A New York Times analysis of satellite imagery and weapons fragments found that a newly developed American weapon, the Precision Strike Missile, struck a sports hall and a school in the southern Iranian city of Lamerd during the opening hours of the war on March 1, the Times reported.
The PrSM is a long-range surface-to-surface missile that only recently entered production. The Lamerd strike appears to be among its first uses in combat. Survivors and Iranian media reported that children were among the dead. The Pentagon hasn’t commented on the specific strike. The Times investigation, based on fragment markings and impact patterns, is the first independent analysis to link a specific American weapons system to damage at civilian sites in this war.
Independent verification of what weapons hit what targets is how the historical record gets built. It took 20 months after the March 1968 massacre at My Lai for the story to reach American newspapers, when Seymour Hersh reported it through a small news service. The work of documenting what happened, and with what, takes time. It doesn’t become less important for taking it.
The average price of a gallon of gasoline in the United States is approaching $4, up more than a dollar from the start of March, the New York Times reported. In California, Washington, and parts of the Northeast, it has already crossed that line.

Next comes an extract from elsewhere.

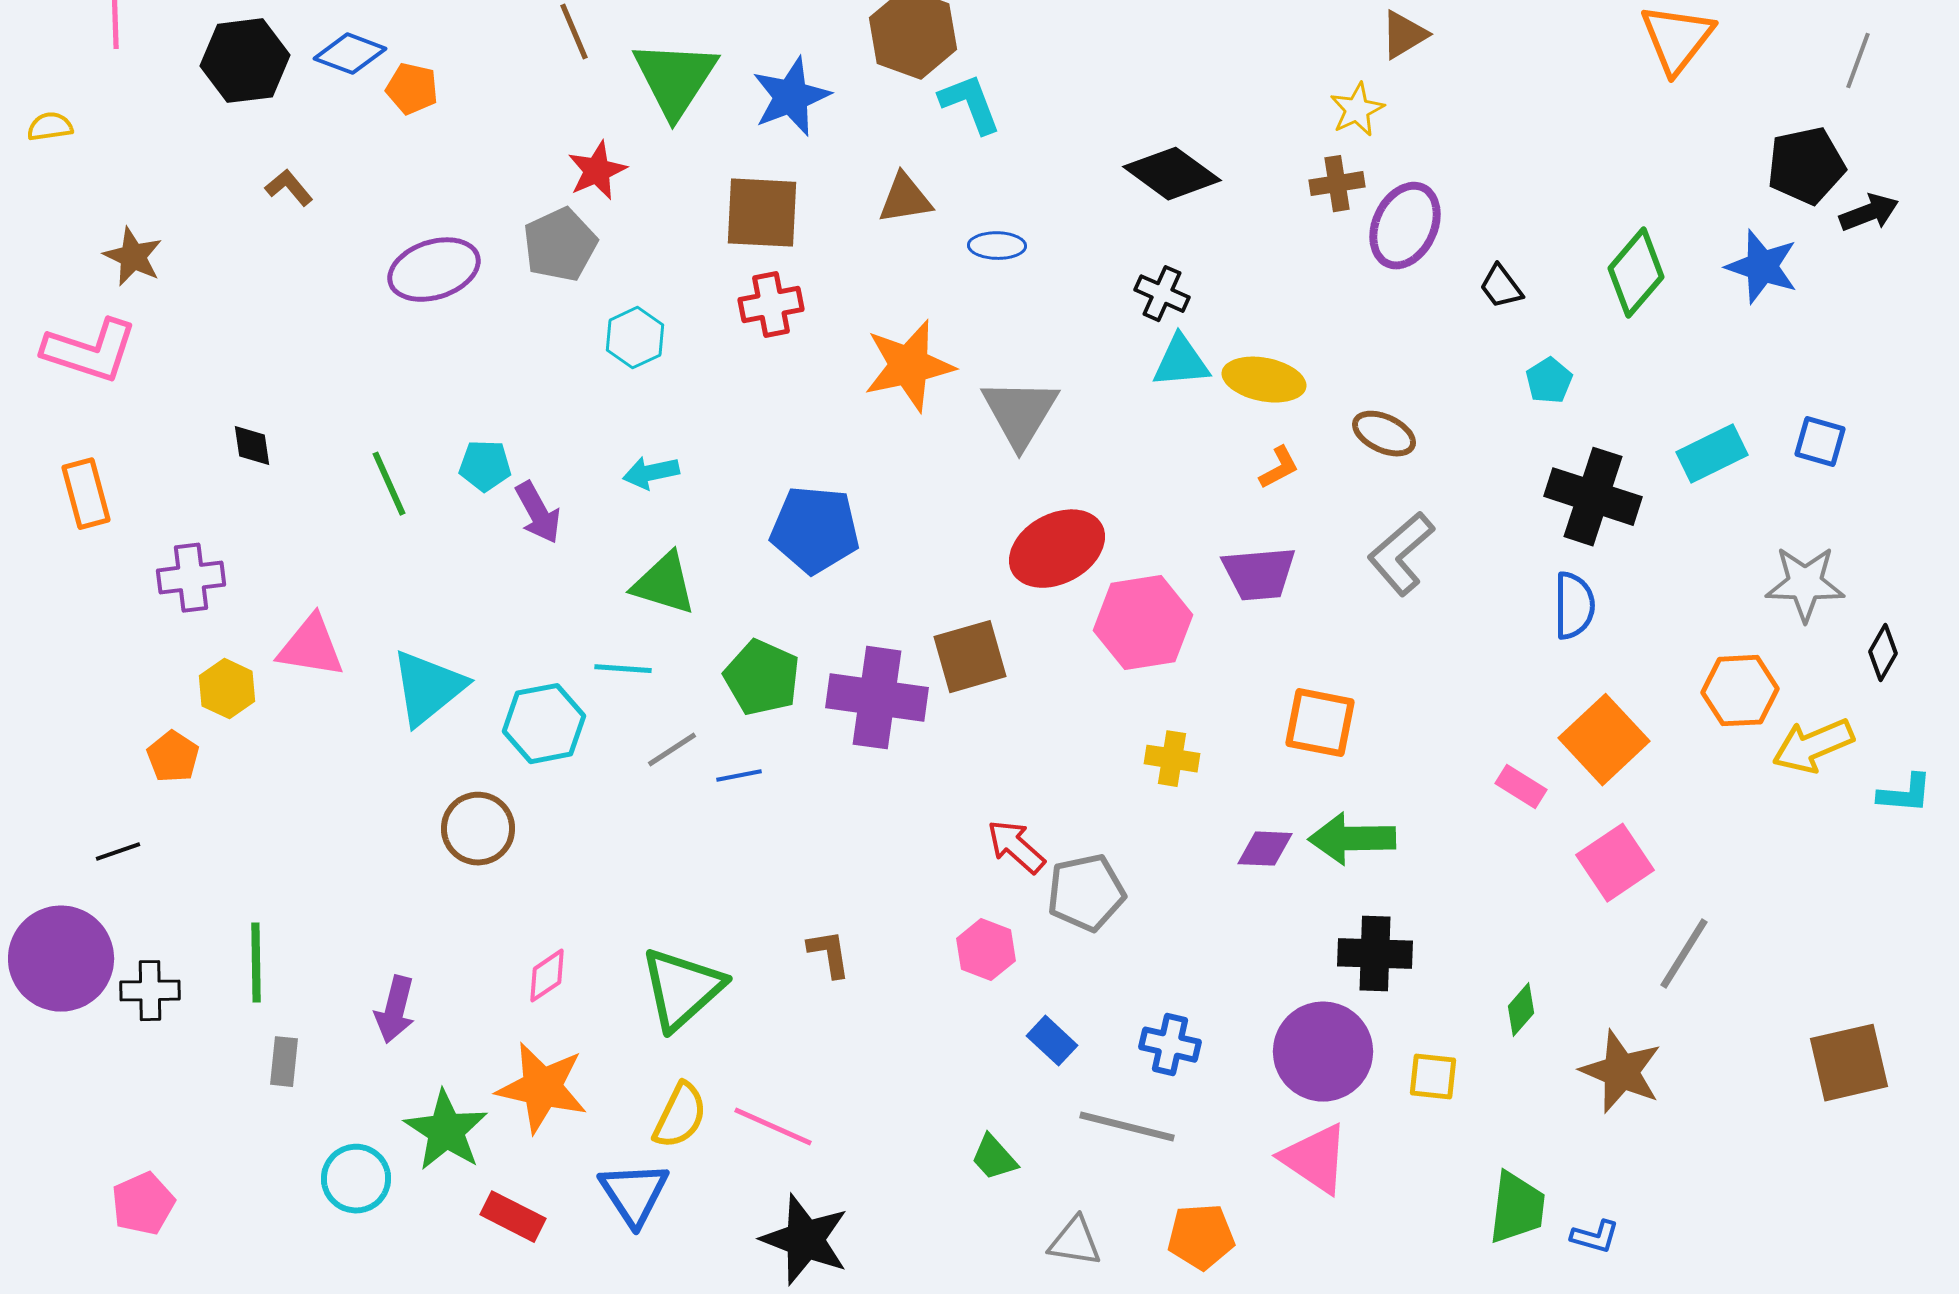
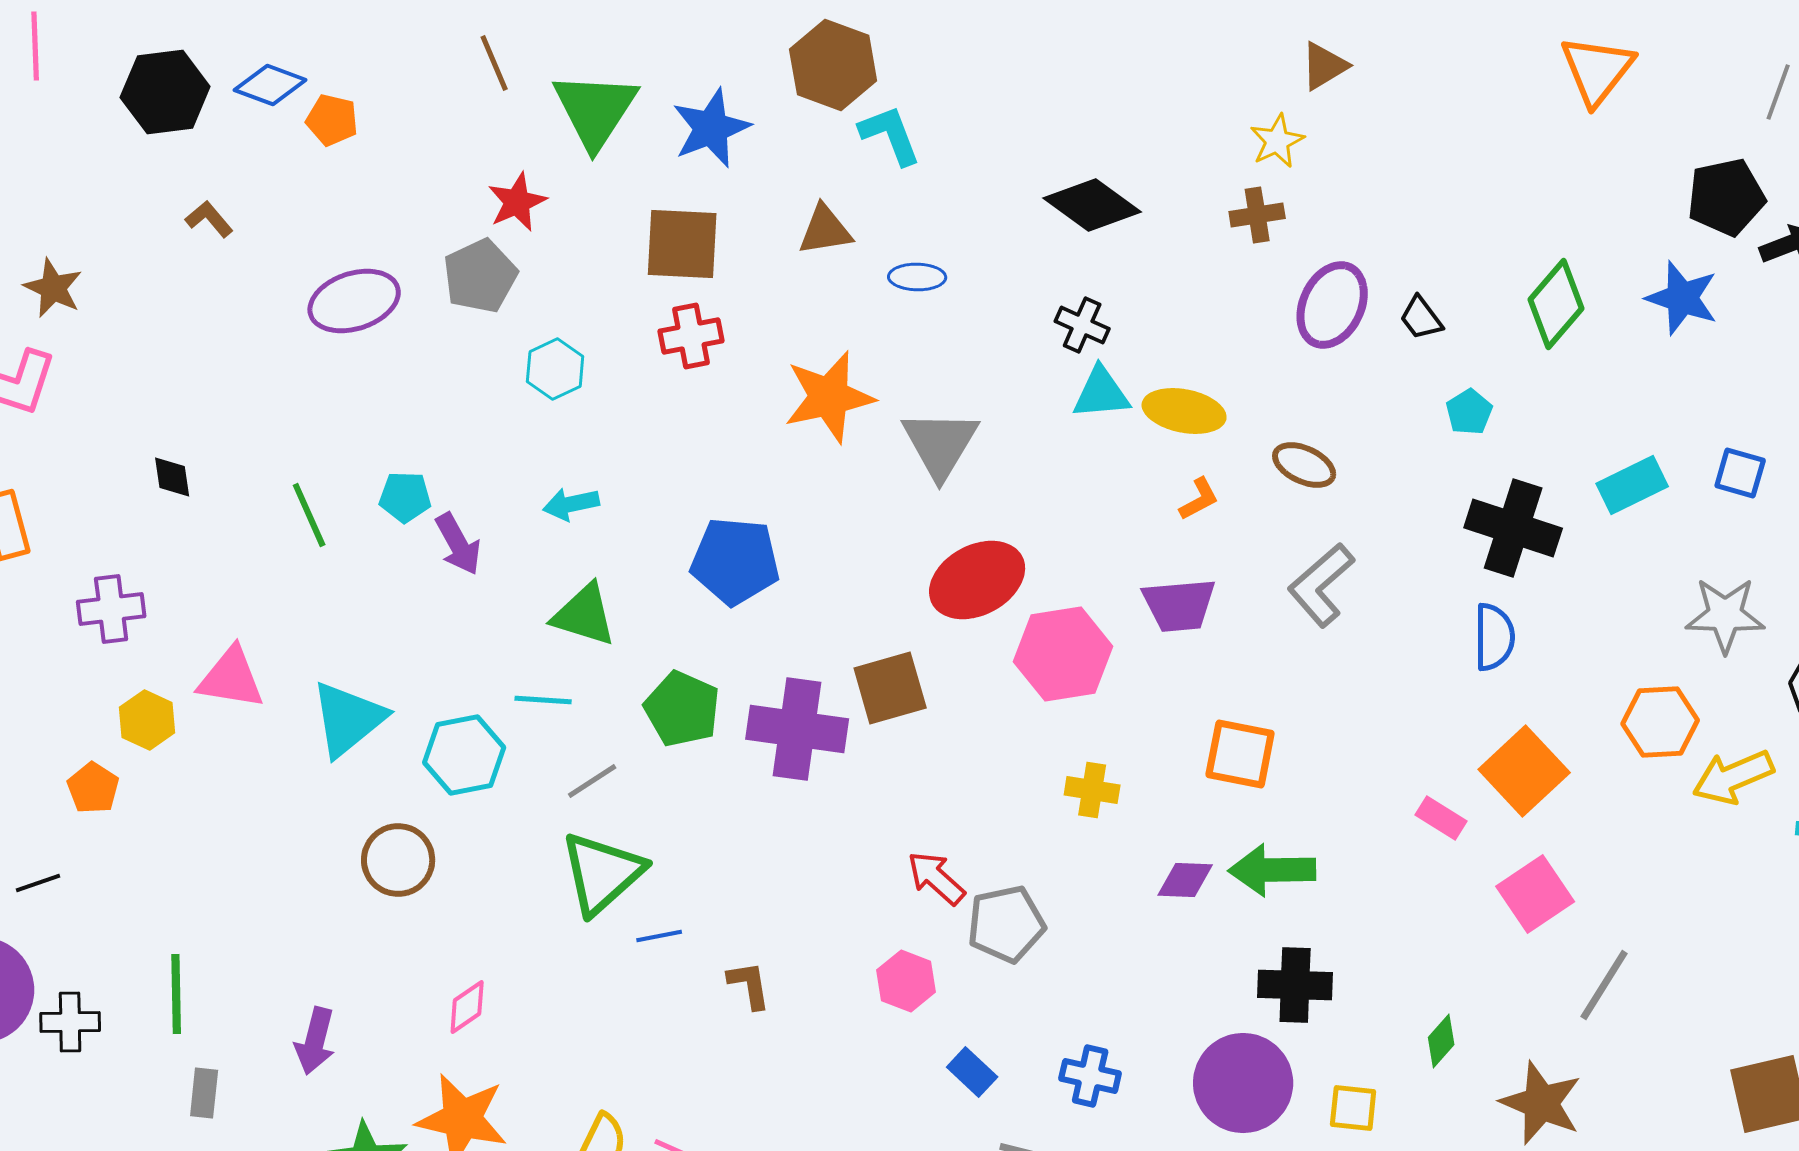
purple ellipse: (1405, 226) -> (1332, 305), moved
blue line: (739, 776) -> (659, 936), moved
green triangle: (682, 989) -> (602, 873), moved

Before the war began on March 1, the national average sat around $2.90. Americans haven’t paid $4 a gallon since the summer of 2022, when prices spiked briefly after Russia’s invasion of Ukraine. That spike lasted about three months. This one shows no sign of easing.
And at the Juno Awards on Sunday night, Joni Mitchell walked onto the stage and sang.
Mitchell, who is 82, performed “Big Yellow Taxi” with Sarah McLachlan and Allison Russell. Prime Minister Mark Carney presented her with the Lifetime Achievement Award. She hadn’t appeared publicly in Canada since 2013. In 2015, she suffered a brain aneurysm that left her unable to walk or speak for months. She spent years in recovery. She came back slowly, first at the Newport Folk Festival in 2022, then at a handful of concerts in the United States.
“I had an aneurysm, which changed my life, oddly, for the better,” she told the audience, Pitchfork reported. “I went into a coma, which helped me to quit smoking. And my house filled up with the most wonderful nurses. So my life has changed for the better out of a catastrophe like a phoenix.”
She is 82. She came home, and she sang.